Huidige kennis over de cellulaire basis van hartziektes vertrouwt vooral op studies op diermodellen. Hier beschrijven we en validatie van een nieuwe methode om enkele levensvatbare hartspiercellen te verkrijgen van kleine chirurgische monsters van menselijk ventriculair myocard. Menselijke hartspiercellen en kan worden gebruikt voor elektrofysiologische studies en drugstesten.
Hartspiercellen van zieke harten zijn onderworpen aan complexe verbouwing processen waarbij veranderingen in de celstructuur, excitatie contractie koppeling en membraan ion stromingen. Deze veranderingen zijn waarschijnlijk verantwoordelijk voor het verhoogde risico aritmogene en contractiele wijzigingen waardoor systolische en diastolische disfunctie bij hartpatiënten zijn. Echter, de meeste informatie over de wijzigingen van myocyte functie in hartziekten is afkomstig van diermodellen.

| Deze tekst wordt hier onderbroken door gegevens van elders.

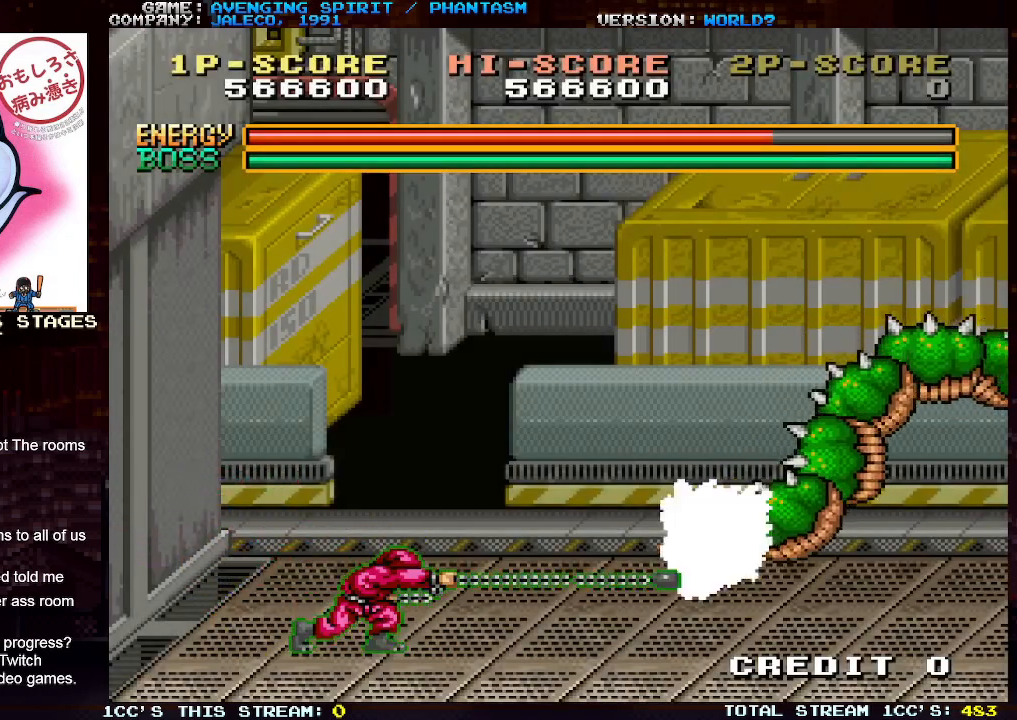
{"buttons": [], "left_stick": "center", "events": [[200, "TRIANGLE", "down"], [267, "SQUARE", "down"], [283, "TRIANGLE", "up"], [333, "SQUARE", "up"], [417, "SQUARE", "down"], [483, "SQUARE", "up"]]}
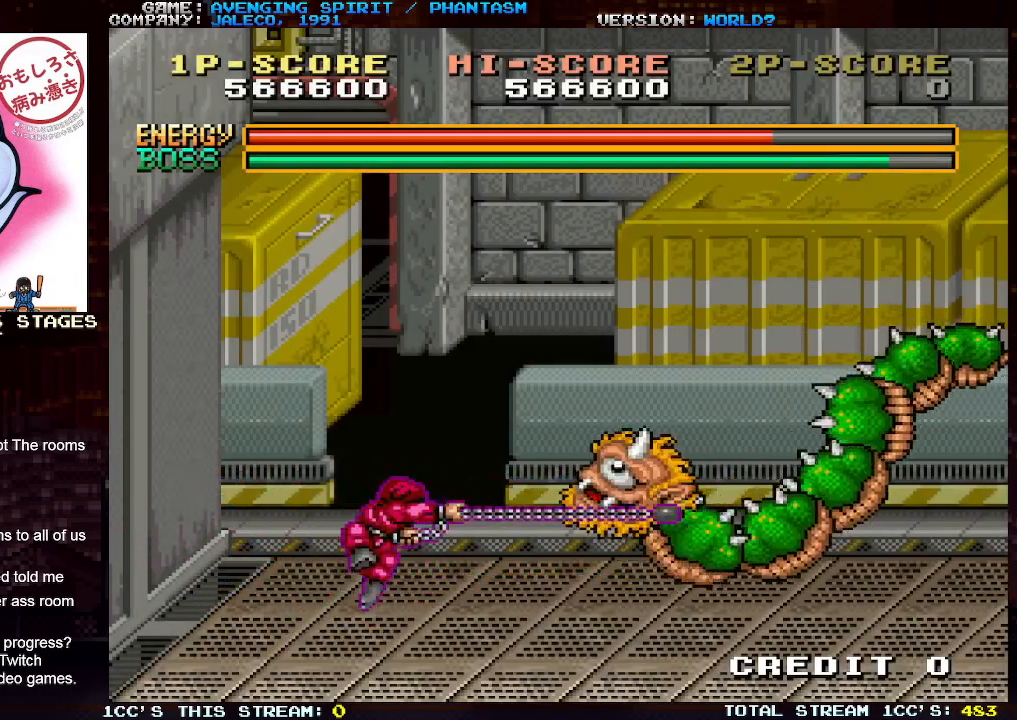
{"buttons": [], "left_stick": "center", "events": [[283, "TRIANGLE", "down"], [350, "SQUARE", "down"], [467, "SQUARE", "up"], [467, "TRIANGLE", "up"]]}
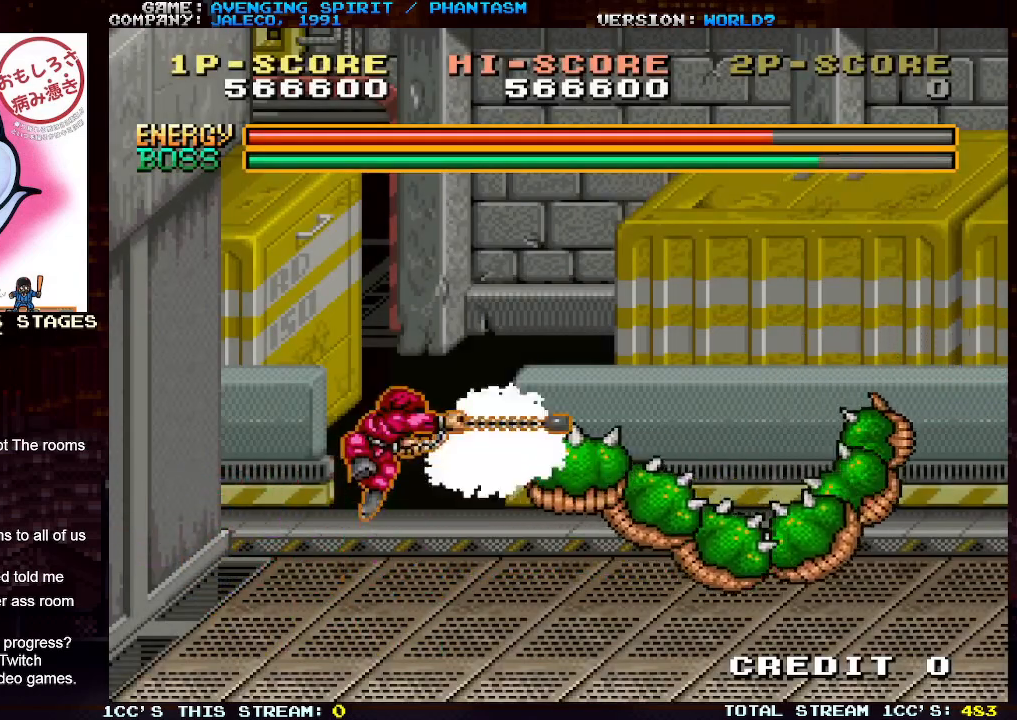
{"buttons": [], "left_stick": "center", "events": [[33, "left_stick", "left"], [500, "left_stick", "center"]]}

Hier beschrijven we en valideren van een protocol om levensvatbare myocytes isoleren van kleine chirurgische monsters van ventriculaire myocardium van patiënten die een hartoperatie operaties. Het protocol wordt beschreven. Elektrofysiologische en intracellulair calcium metingen worden gerapporteerd aan de haalbaarheid van een enkele cel metingen in humane ventriculaire cardiomyocyten verkregen met deze werkwijze tonen.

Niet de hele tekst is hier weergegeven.